Psychic’s execution delayed… or waived?

Ali Sibat, the Middle East psychic who has been languishing in a Saudi Arabian prison for almost two years awaiting a death sentence to be carried out, was due to be beheaded on Good Friday.

According to a BBC news report on 1st April, the Lebanese Justice Minister had been in dialogue with the Saudi government about the sentence, on which I reported back in December.

It seems these discussions have borne fruit, resulting in – at the very least – a postponement of the barbaric sentence on the 49-year-old father of five. But his attorney, May al-Khansas, does not know whether her client’s decapitation has been waived or just postponed.

Friday is the day on which executions are usually carried out in Saudi Arabia… after noon prayers. But Lebanon’s justice minister, Ibrahim Najjar, told the attorney that her client’s execution would not take place as planned, on 2 April.

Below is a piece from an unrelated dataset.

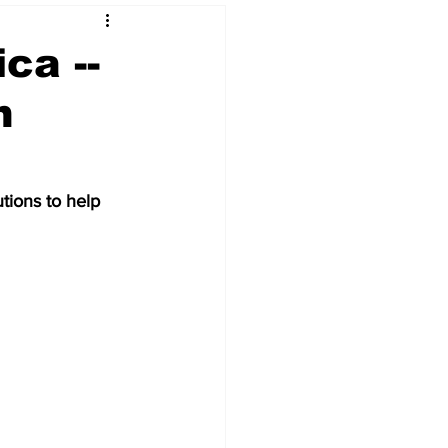
ca --
n
 & NFT Art
tions to help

Ali Sibat’s only crime is that he appeared regularly on a satellite TV show in Lebanon, where psychics are very popular, dispensing advice and guidance to people who requested it.

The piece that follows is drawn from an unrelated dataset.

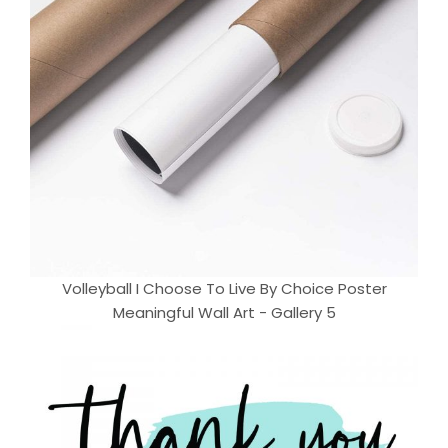
Volleyball I Choose To Live By Choice Poster
Meaningful Wall Art - Gallery 5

It seems that he and most other people in his home country saw no conflict between his apparent paranormal powers and his Muslim beliefs. But Saudi’s religious police took a very different view and promptly arrested him when he visited Medina on a pilgrimage for the Hajj.

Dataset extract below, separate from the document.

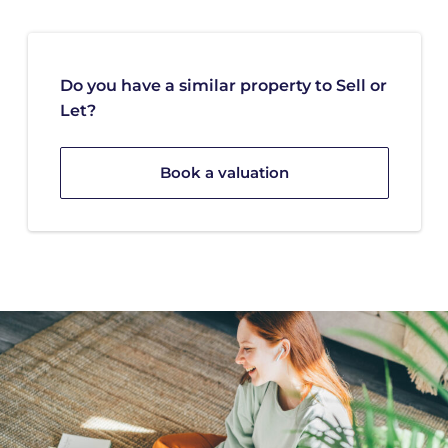
Do you have a similar property to Sell or
Let?
Book a valuation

He was accused of witchcraft and told that if he signed a “confession” he would be released and sent home. It seemed like the best way out of a tricky situation and Ali Sibat complied.

Once he “confessed”, however, he was charged with the crime – even though no particular misdemeanour is specified – and a court found him guilty, sentencing his to death.

It was clear from a BBC radio interview that senior Lebanese government officials have been working hard behind the scenes in an attempt to get the Saudi Arabian government to overturn the judgement. But Ali Sibat’s legal representative was uncertain how successful those efforts would be in the long-term.

It could be that by the time you read these words, the Lebanese psychic will have had the death penalty lifted … or carried out.

Let us hope that growing international pressure will persuade the Saudis to overturn the court’s sentence and release the popular psychic whose future no one seems to have predicted.